Ben Yazar Suat Derviş’im

Kendini yazarak gerçeklemeyi göze alan bir kadının örnek alınası öyküsüne de dikkat çeken sergi, hak ettiği ilginin sonunda Suat Derviş’e verilmesi için bir fırsat.

Nurduran Duman

“Ben yazar Suat Derviş’im”. İlk bakışta ekmeğini yazarlıktan kazanan bir yaşamın zorluğunu görmemizi salık verebilecek bu söz, bir zamanlar kadınların çok az -neredeyse hiç- yer edinebildiği yazın dünyası koşullarında, kendini yazarak düşünerek gerçeklemeyi göze alan bir kadının örnek alınası öyküsüne dikkatimizi çekmekte daha çok aslında. Öncü kadınlarımızdan, çok yönlü üretmiş Suat Derviş’e birçok doğrultudan bakan, “Ben Yazar Suat Derviş’im” adını taşıyan sergi de öyle. 

Kitaplarını yeniden yayınlama sürecine giren İthaki Yayınları’nın epeydir Suat Derviş odağında sürdürdüğü kapsayıcı çalışmaya eşlik etsin diye geliştirilen sergi “yazar, gazeteci, kadın, insan Suat Derviş”i bir arada, izleyicinin etkileşimiyle belirlenmeye açık başka yanlarını da paya katarak, sunmakta. Sergi boyunca, Derviş’in farklı kaynaklardan gün yüzüne çıkarılan güncellenmiş yaşamöyküsü, pek çok kez kesilip sıfırdan yine o kadar kez kendini var eden yazarlık yolculuğu, yaratım süreci, Cumhuriyet gibi gazeteler için yaptığı yürekli gazete röportajları, çevirileri, roman tefrikaları, öyküleri, romanları, çizgi romanları bütünleyip yenilenmekte. Bu anlamlı üretimde adanmış bir çabayla Derviş’in peşine düşen Serdar Soydan’ın katkısına değer biçilmesi güç. 

İMECE ÖRNEĞİ

Kadın Eserleri Kütüphanesi, Bilgi Merkezi Vakfı’nın katkıda bulunduğu, Ece Eldek’in grafik tasarımını yaptığı, Orhan Cem Çetin’in fotoğrafladığı sergi örnek bir imece örneği. Zilberman Gallery’nin izniyle Eşref Yıldırım’ın tuval üzerine yağlıboya, iple 2018 yılında ürettiği Suat Derviş portresi, Figen Aydıntaşbaş’ın resim ve yazının ortak temel aracı karakalem, mürekkeple çalıştığı, 2007 yılında Mavi Kum kitapçısında “Yazarın Resmi” sergisinde ilk kez yer almış desenler izleyiciyle buluşurken; Emin Çelik’in bu sergi için ürettiği enstalasyon, Suat Derviş’in eserinin sayfalarıyla, dünyada gittiği yerlerin haritasını başka bir belgeleyiş yöntemi olarak önermekte. 

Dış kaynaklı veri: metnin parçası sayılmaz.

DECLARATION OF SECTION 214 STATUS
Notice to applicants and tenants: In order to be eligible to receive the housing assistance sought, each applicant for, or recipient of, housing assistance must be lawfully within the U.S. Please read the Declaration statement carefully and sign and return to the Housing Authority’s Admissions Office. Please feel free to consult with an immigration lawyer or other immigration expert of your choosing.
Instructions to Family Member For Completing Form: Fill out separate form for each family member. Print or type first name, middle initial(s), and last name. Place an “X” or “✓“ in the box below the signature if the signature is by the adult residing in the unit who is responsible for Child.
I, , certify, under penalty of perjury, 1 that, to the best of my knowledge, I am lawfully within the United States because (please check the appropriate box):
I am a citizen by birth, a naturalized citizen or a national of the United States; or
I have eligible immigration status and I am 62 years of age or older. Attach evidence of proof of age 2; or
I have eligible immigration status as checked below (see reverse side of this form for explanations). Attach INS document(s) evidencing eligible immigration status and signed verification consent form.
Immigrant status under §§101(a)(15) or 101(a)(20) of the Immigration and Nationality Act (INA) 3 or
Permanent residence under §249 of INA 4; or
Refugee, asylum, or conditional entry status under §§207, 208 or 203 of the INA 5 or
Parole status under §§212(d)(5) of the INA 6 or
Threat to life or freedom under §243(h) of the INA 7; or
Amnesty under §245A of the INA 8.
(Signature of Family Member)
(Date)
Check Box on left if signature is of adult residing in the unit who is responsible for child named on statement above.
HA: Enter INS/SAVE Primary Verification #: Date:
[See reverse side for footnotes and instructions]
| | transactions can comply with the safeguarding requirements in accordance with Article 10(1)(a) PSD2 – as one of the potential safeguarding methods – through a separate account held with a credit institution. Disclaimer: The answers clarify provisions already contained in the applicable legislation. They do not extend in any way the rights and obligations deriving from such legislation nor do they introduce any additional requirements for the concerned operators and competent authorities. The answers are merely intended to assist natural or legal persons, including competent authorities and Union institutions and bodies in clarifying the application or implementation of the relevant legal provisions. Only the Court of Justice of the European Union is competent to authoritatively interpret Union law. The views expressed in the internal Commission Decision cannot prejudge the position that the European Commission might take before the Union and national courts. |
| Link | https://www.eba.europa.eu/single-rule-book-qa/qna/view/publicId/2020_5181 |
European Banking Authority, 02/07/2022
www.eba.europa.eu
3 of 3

Derya Ülker’in gazetelerdeki yazı ve görsellerden hareketle cama elle uyguladığı çizim ve yazılama kendi başına alımlanmaya değerken, Avrupa Pasajı’nda bulunan Sanat Kritik’in sergi mekânındaki pencerelerden görünen mimariden esinle ürettiği çalışma ise izleyen için şaşırtıcı bir algılayış, hatta etkileşim hazzı içermekte. Sergiyi ziyaret edenler, pencerelerden birinde çizilenmiş fener ile diğerindeki sayfaları açık gazeteye dikkat edebilir, doğru yönden baktıklarında dışarıdaki mimariyle de etkileşip değişebilirler.

DAKTİLO EDİLEN MEKTUPLAR

Psikanaliz, edebiyat başta olmak üzere farklı alanların bütüncül yordamıyla sanat ürünlerinin ve/veya metinlerinin okunmasının birden fazla yolunu keşfedip öne sürmek üzere yola çıkan Sanat Kritik ilk, tek odaklı, çok katmanlı, anlamlı mı anlamlı sergisiyle 30 Eylül’e değin izleyiciyi beklemekte. Yolunu Beyoğlu’ndaki Avrupa Pasajı’na düşüren ziyaretçiler, serginin etkileşimli bir parçası olarak yerleştirilmiş daktilo ile Suat Derviş’e mektup yazabilirler, diğer ziyaretçiler tarafından yazılmış ve sergiye dahil olmuş açık mektupları okuyabilirler. Sanata evet.